In 2011, Tony and colleagues published a paper on the state of workshop education (Pisani, Cross, & Gould, 2011), which called for greater focus on the transfer of learning to practice and outcomes. Tony created and tested Commitment to Living, in part, to answer that call. Commitment to Living set aside Powerpoint and traditional teaching, and instead used conceptual maps, patient scenarios, and documentation to meet participants where they experienced the most anxiety. Objectively-rated documentation samples from participants of diverse disciplines and experience levels showed improvement after the training (Pisani et al, 2012).

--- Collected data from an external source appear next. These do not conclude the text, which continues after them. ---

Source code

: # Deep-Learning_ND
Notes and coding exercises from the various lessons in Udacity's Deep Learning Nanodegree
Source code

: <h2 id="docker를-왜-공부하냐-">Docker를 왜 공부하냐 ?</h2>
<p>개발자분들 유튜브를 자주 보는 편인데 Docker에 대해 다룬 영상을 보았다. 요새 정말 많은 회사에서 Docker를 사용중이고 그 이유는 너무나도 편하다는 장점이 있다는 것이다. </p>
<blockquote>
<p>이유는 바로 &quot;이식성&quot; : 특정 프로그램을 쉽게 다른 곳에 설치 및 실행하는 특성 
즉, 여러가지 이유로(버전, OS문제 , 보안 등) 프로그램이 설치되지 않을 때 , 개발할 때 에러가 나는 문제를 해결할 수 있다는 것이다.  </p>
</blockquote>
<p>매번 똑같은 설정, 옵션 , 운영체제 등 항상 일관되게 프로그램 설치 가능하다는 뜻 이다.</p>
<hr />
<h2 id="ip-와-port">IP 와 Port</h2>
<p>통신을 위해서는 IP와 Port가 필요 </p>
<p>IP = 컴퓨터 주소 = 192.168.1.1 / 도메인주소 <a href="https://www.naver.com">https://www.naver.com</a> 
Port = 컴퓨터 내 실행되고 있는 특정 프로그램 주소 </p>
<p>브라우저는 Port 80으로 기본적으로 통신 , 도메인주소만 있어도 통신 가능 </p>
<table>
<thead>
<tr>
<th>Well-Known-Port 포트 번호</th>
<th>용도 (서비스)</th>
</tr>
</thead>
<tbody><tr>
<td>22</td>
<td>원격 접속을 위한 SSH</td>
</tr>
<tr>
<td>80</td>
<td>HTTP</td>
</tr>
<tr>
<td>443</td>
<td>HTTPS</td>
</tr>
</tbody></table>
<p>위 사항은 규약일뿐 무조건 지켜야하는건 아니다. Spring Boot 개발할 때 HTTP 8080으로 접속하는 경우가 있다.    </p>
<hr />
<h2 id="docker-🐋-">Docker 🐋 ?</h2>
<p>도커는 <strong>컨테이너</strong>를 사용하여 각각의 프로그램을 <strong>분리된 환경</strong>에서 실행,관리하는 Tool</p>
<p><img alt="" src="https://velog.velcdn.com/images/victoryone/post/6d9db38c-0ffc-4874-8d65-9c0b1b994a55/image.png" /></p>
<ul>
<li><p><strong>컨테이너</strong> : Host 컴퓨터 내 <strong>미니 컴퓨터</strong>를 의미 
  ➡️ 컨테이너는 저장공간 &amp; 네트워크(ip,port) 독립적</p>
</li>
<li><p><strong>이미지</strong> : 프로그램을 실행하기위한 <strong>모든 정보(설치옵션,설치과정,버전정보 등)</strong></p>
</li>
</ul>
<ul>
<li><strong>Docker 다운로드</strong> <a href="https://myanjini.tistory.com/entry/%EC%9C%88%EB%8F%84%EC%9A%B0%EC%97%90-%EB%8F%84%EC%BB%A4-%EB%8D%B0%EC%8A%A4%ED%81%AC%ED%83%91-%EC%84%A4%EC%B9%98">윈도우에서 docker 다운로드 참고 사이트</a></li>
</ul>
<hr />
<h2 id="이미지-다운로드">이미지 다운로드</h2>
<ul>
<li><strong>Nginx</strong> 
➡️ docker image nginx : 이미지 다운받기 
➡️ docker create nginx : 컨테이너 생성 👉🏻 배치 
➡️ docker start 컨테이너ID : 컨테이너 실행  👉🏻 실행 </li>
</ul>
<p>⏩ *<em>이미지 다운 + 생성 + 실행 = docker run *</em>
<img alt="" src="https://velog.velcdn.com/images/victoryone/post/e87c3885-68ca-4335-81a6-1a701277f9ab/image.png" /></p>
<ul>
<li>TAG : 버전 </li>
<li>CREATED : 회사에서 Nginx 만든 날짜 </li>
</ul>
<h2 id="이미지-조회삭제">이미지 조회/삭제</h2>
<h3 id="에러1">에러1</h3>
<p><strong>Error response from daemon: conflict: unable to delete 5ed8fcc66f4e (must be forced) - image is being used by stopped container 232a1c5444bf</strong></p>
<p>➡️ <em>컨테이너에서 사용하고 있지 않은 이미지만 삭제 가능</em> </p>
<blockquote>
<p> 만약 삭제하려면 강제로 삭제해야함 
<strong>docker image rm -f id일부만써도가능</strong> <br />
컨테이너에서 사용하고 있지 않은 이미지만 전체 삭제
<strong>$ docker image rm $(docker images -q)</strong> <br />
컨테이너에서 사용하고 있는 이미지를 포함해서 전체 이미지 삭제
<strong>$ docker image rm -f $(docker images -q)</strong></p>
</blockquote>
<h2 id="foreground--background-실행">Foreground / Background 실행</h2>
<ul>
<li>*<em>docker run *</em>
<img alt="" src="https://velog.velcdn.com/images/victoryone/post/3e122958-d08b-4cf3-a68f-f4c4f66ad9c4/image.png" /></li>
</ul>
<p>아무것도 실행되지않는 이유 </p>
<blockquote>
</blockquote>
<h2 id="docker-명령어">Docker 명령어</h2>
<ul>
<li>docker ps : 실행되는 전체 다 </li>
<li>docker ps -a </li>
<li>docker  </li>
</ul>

At the same time, Tony was honing and testing his ideas in workshops around the world. He connected with Drs. Daniel Murrie and Mort Silverman to develop a ground-breaking, prevention-oriented risk formulation (Pisani, Murrie, & Silverman, 2016) as an alternative or complement to categorical risk judgments.

National Impact

Assessing and Managing Suicide Risk

Tony led a major revision of a national curriculum offered by the Suicide Prevention Resource Center, Assessing and Managing Suicide Risk (AMSR). He brought in ideas from his work at the University of Rochester, including the innovative risk formulation model and skills exercises that increased participant engagement.

These improvements helped drive a substantial increase in the number of agencies and states that adopted the curriculum, eventually reaching tens of thousands of professionals.

This project also kicked off a decade-long collaboration with Laurie Davidson, who now leads curriculum and learning transfer at SafeSide. Tony and Laurie continue to help the Zero Suicide Institute improve AMSR; SafeSide produced skill demonstration videos for new versions of the training.

Expanded Framework and Learning Model

A confluence of developments in the field, and in Tony's work, led him to the approach and values that SafeSide now offers.

First, Tony's prevention-oriented framework broadened beyond just risk assessment to include best practices and evidence-based strategies for caring connection, response and extending our concern and impact into the lives and networks of the people we serve. The result is a single 'map' that guides both clinician and health system on the path to consistent, high-quality care and a unifying common language across service lines and systems.

Second, participation in policy and research led Tony to a new approach to education. The 2012 National Strategy for Suicide Prevention and the growing Zero Suicide movement highlighted the need for affordable, scalable, and sustainable education that could be delivered across an entire workforce. He served on the Clinical Workforce Preparedness Task Force for the National Action Alliance and on technical advisory panels for the Joint Commission.

During the same period, he was engaged in training research with colleagues at the University of Rochester (Wendi Cross, Ken Conner) and Columbia University (Madelyn Gould). That research sparked the idea for blended, InPlace learning–group-based video instruction with ongoing instructor support. The story and studies behind InPlace are further detailed here.

"In the middle of presenting, I thought, 'Why am I up here passionately advocating collaboration with patients...all by myself?'"

Tony Pisani, on the day he committed to having a lived experience partner for all his work.
Better together

Lived and clinical experience

Finally, with the framework and learning system InPlace, Tony turned to assemble a team.

Priority number one was to find someone who could bring expertise on suicide prevention gained from personal, lived experience of mental illness and recovery. A mutual friend introduced him to Kristina Mossgraber. The match was right. Kristina is now SafeSide’s primary lived experience faculty and patient advocate.

To complete the SafeSide team, Tony sought and found individuals who bring their best to suicide prevention, serving our partners with everyday excellence, kindness, and grace. This healthy, trustworthy team enables Tony to engage fully in his academic work and leadership, continuing the pattern of learning and sharing that has fueled his work in suicide prevention from the start.